L’expérience au présent (2/2). Les murmures de la vie

Il s’agit d’un texte en deux parties. La première partie est disponible ici.

Pour me garder de la fuite, face aux impensables dissimulés sous les chiffres des statistiques, et ainsi me confronter véritablement à la vie au présent, je relis L’invention du quotidien de Michel de Certeau qui – c’est forcé avec un titre pareil – doit bien avoir quelques éléments de réponse à ma nouvelle question : comment diable créer de nouvelles pensées et, ainsi, de nouvelles manières de faire, au milieu des nouveaux ordres à respecter et de l’errance de tous ces spectres ? Mise en exergue de la première page, cette citation tirée de la page 286 du livre résonne particulièrement bien, ai-je découvert, avec ce que je pensais des solutions de grande ampleur très présentes dans ce qui m’avait été donné à lire depuis le début de la pandémie : « Seule la fin d’un temps permet d’énoncer ce qui l’a fait vivre, comme s’il lui fallait mourir pour devenir un livre ». Cependant, il ne faudrait pas lire cette mise en exergue comme un découragement. Comme le souligne Luce Giard dans son introduction générale, l’avantage de Michel de Certeau, c’est son optimisme qui aide à penser et à revenir aux « pratiques quotidiennes qui produisent sans capitaliser »[1]. Pour suivre cet encouragement, il s’agit alors de prendre au sérieux « l’homme ordinaire » et sa description : « ce héros anonyme vient de très loin, nous indique-t-il. C’est le murmure des sociétés. De tout temps, il prévient les textes. Il ne les attend même pas.
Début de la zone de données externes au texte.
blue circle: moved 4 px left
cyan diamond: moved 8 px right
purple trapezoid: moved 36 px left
Il s’en moque »[2].

Depuis le début de la crise, les héros de la pandémie, ce sont celles et ceux qui sont au front : le personnel soignant qu’on applaudit aux fenêtres le soir, les recrues sanitaires mobilisées pour les aider, parce que, de leur côté, les malades et les morts, ne sont pas des chiffres, mais des corps qui les débordent. Puis, ce sont toutes celles et ceux qui sont exclus de la communauté imposée des restés chez soi, qui sont supposés continuer aussi, mais là-dehors, où la menace gronde. Ce sont donc vers ces héros-ci que se dirigent mes premières pensées à la lecture de cette indication de Michel de Certeau. Pourtant, à y penser plus fort, je me dis que ce ne sont pas des héros ordinaires mais bien des héros extraordinaires. Les héros ordinaires seraient donc à chercher ailleurs, du côté de celles et ceux qui doivent continuer en restant chez soi, dont le cadre des nouvelles règles s’est rétréci aux murs de leurs maisons, de leurs appartements, de leurs studios, qui peuvent s’étendre à l’extérieur, mais uniquement pour des raisons vitales et à la condition des respecter les distances de sécurité. En des termes foucaldiens, nous avons affaire à un nouveau dispositif d’ordre disciplinaire extrêmement stricte qui quadrille les humains pour mieux contrôler la maladie mais aussi, inévitablement, pour mieux les contrôler.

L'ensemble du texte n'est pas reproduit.